Set down all of the data exactly as it appears.
--- --- ---
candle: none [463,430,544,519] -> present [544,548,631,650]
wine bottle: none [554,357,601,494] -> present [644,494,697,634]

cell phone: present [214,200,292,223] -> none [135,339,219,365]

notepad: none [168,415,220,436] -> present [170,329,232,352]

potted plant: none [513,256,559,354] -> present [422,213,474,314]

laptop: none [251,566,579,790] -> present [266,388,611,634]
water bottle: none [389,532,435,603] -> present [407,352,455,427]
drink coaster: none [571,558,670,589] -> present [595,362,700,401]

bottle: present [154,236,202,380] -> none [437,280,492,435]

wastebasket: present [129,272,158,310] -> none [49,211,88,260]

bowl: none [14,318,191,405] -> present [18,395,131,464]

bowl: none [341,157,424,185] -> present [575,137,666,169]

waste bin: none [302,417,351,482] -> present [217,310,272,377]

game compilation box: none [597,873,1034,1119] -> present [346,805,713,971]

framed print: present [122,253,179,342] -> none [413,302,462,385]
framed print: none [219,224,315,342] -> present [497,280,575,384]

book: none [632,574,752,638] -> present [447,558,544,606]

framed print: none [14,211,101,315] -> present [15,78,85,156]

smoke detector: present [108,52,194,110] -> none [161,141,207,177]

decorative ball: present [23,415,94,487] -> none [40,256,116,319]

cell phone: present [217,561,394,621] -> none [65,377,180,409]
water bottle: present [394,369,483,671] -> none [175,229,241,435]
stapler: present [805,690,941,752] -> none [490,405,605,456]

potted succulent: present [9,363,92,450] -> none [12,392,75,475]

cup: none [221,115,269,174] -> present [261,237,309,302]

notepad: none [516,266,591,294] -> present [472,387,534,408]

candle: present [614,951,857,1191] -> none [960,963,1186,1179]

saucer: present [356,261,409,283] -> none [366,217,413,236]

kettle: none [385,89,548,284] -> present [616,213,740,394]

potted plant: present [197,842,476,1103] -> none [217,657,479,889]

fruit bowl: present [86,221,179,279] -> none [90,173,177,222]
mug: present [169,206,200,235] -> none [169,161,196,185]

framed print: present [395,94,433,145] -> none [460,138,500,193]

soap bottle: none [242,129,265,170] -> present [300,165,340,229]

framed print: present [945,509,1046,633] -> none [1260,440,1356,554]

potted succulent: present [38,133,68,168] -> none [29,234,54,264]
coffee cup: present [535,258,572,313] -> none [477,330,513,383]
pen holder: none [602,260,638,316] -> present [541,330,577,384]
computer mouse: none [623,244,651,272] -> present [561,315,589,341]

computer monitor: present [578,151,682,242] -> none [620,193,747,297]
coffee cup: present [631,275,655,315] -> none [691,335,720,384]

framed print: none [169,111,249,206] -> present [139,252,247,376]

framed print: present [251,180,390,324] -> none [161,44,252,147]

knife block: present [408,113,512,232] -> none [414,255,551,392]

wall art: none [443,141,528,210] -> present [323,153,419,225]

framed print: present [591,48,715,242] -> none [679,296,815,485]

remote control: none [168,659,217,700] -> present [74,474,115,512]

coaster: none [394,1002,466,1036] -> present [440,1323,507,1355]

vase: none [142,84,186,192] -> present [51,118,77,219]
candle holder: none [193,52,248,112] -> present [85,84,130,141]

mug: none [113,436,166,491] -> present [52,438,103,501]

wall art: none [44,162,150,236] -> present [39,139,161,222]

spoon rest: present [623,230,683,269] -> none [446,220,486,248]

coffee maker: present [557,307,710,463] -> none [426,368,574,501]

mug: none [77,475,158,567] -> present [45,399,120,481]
--- --- ---
(RESPONSE TO THE EXERCISE):
candle: none [463,430,544,519] -> present [544,548,631,650]
wine bottle: none [554,357,601,494] -> present [644,494,697,634]

cell phone: present [214,200,292,223] -> none [135,339,219,365]

notepad: none [168,415,220,436] -> present [170,329,232,352]

potted plant: none [513,256,559,354] -> present [422,213,474,314]

laptop: none [251,566,579,790] -> present [266,388,611,634]
water bottle: none [389,532,435,603] -> present [407,352,455,427]
drink coaster: none [571,558,670,589] -> present [595,362,700,401]

bottle: present [154,236,202,380] -> none [437,280,492,435]

wastebasket: present [129,272,158,310] -> none [49,211,88,260]

bowl: none [14,318,191,405] -> present [18,395,131,464]

bowl: none [341,157,424,185] -> present [575,137,666,169]

waste bin: none [302,417,351,482] -> present [217,310,272,377]

game compilation box: none [597,873,1034,1119] -> present [346,805,713,971]

framed print: present [122,253,179,342] -> none [413,302,462,385]
framed print: none [219,224,315,342] -> present [497,280,575,384]

book: none [632,574,752,638] -> present [447,558,544,606]

framed print: none [14,211,101,315] -> present [15,78,85,156]

smoke detector: present [108,52,194,110] -> none [161,141,207,177]

decorative ball: present [23,415,94,487] -> none [40,256,116,319]

cell phone: present [217,561,394,621] -> none [65,377,180,409]
water bottle: present [394,369,483,671] -> none [175,229,241,435]
stapler: present [805,690,941,752] -> none [490,405,605,456]

potted succulent: present [9,363,92,450] -> none [12,392,75,475]

cup: none [221,115,269,174] -> present [261,237,309,302]

notepad: none [516,266,591,294] -> present [472,387,534,408]

candle: present [614,951,857,1191] -> none [960,963,1186,1179]

saucer: present [356,261,409,283] -> none [366,217,413,236]

kettle: none [385,89,548,284] -> present [616,213,740,394]

potted plant: present [197,842,476,1103] -> none [217,657,479,889]

fruit bowl: present [86,221,179,279] -> none [90,173,177,222]
mug: present [169,206,200,235] -> none [169,161,196,185]

framed print: present [395,94,433,145] -> none [460,138,500,193]

soap bottle: none [242,129,265,170] -> present [300,165,340,229]

framed print: present [945,509,1046,633] -> none [1260,440,1356,554]

potted succulent: present [38,133,68,168] -> none [29,234,54,264]
coffee cup: present [535,258,572,313] -> none [477,330,513,383]
pen holder: none [602,260,638,316] -> present [541,330,577,384]
computer mouse: none [623,244,651,272] -> present [561,315,589,341]

computer monitor: present [578,151,682,242] -> none [620,193,747,297]
coffee cup: present [631,275,655,315] -> none [691,335,720,384]

framed print: none [169,111,249,206] -> present [139,252,247,376]

framed print: present [251,180,390,324] -> none [161,44,252,147]

knife block: present [408,113,512,232] -> none [414,255,551,392]

wall art: none [443,141,528,210] -> present [323,153,419,225]

framed print: present [591,48,715,242] -> none [679,296,815,485]

remote control: none [168,659,217,700] -> present [74,474,115,512]

coaster: none [394,1002,466,1036] -> present [440,1323,507,1355]

vase: none [142,84,186,192] -> present [51,118,77,219]
candle holder: none [193,52,248,112] -> present [85,84,130,141]

mug: none [113,436,166,491] -> present [52,438,103,501]

wall art: none [44,162,150,236] -> present [39,139,161,222]

spoon rest: present [623,230,683,269] -> none [446,220,486,248]

coffee maker: present [557,307,710,463] -> none [426,368,574,501]

mug: none [77,475,158,567] -> present [45,399,120,481]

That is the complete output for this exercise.